Input for this task:
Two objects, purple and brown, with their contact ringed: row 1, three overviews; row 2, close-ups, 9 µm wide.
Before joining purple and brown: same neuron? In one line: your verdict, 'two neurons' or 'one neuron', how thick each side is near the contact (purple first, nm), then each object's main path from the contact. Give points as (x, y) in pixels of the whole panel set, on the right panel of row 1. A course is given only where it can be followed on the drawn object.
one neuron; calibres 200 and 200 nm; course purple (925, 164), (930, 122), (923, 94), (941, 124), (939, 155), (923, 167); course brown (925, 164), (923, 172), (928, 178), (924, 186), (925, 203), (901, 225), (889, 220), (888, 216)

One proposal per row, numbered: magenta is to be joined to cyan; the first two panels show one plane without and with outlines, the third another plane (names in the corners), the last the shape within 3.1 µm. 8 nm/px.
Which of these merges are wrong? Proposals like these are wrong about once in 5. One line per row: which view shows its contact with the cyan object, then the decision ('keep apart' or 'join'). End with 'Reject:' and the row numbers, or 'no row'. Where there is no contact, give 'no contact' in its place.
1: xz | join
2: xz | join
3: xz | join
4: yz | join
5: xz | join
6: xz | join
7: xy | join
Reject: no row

---

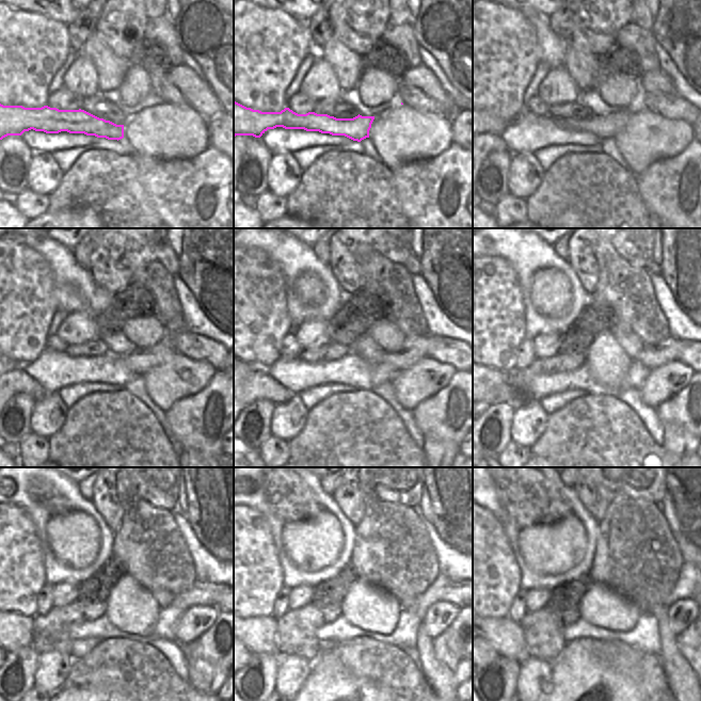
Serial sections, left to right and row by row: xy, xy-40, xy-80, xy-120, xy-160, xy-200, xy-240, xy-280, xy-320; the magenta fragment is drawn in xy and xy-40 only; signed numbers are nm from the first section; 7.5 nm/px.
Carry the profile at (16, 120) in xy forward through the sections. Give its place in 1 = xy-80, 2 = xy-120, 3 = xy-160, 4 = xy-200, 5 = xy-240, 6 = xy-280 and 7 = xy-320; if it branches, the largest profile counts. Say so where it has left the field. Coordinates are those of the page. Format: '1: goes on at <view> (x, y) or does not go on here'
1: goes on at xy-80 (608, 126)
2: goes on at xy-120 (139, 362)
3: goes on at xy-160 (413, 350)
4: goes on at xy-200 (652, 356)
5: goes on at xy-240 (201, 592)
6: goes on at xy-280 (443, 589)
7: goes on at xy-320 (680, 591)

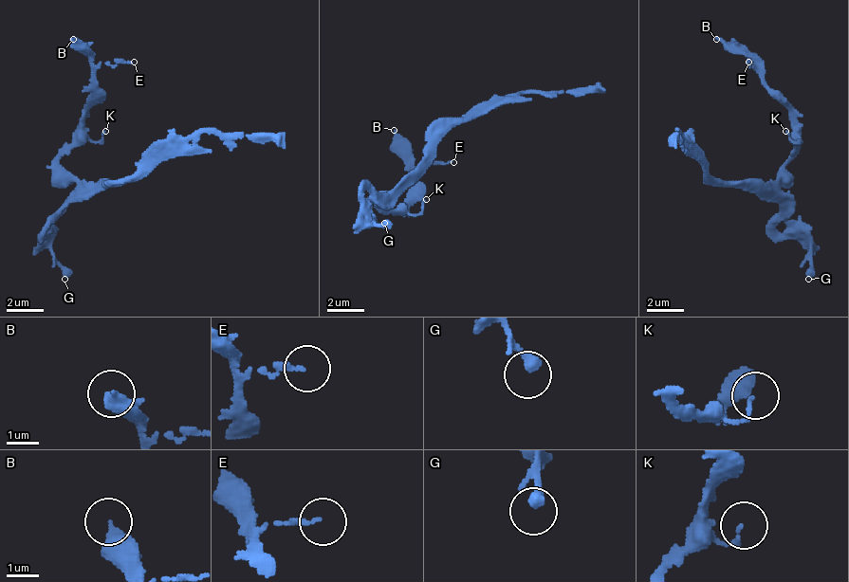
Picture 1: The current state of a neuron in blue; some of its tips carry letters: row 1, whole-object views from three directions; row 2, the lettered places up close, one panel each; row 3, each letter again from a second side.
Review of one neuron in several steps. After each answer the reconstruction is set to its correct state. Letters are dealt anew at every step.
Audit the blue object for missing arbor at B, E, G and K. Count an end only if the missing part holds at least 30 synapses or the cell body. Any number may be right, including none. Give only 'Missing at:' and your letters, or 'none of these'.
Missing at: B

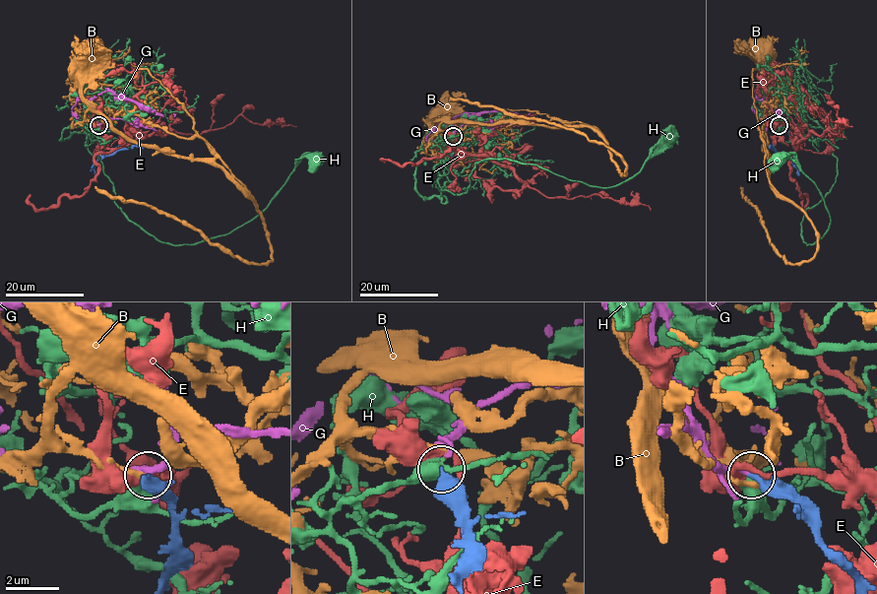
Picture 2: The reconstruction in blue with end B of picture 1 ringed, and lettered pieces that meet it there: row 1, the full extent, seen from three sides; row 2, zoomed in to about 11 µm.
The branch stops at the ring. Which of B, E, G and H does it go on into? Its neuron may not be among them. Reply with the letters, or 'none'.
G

Exercise brief:
Write out each line of the data that holds the string "ringed".

Solution to this exercise:
Two objects, purple and brown, with their contact ringed: row 1, three overviews; row 2, close-ups, 9 µm wide.
Picture 2: The reconstruction in blue with end B of picture 1 ringed, and lettered pieces that meet it there: row 1, the full extent, seen from three sides; row 2, zoomed in to about 11 µm.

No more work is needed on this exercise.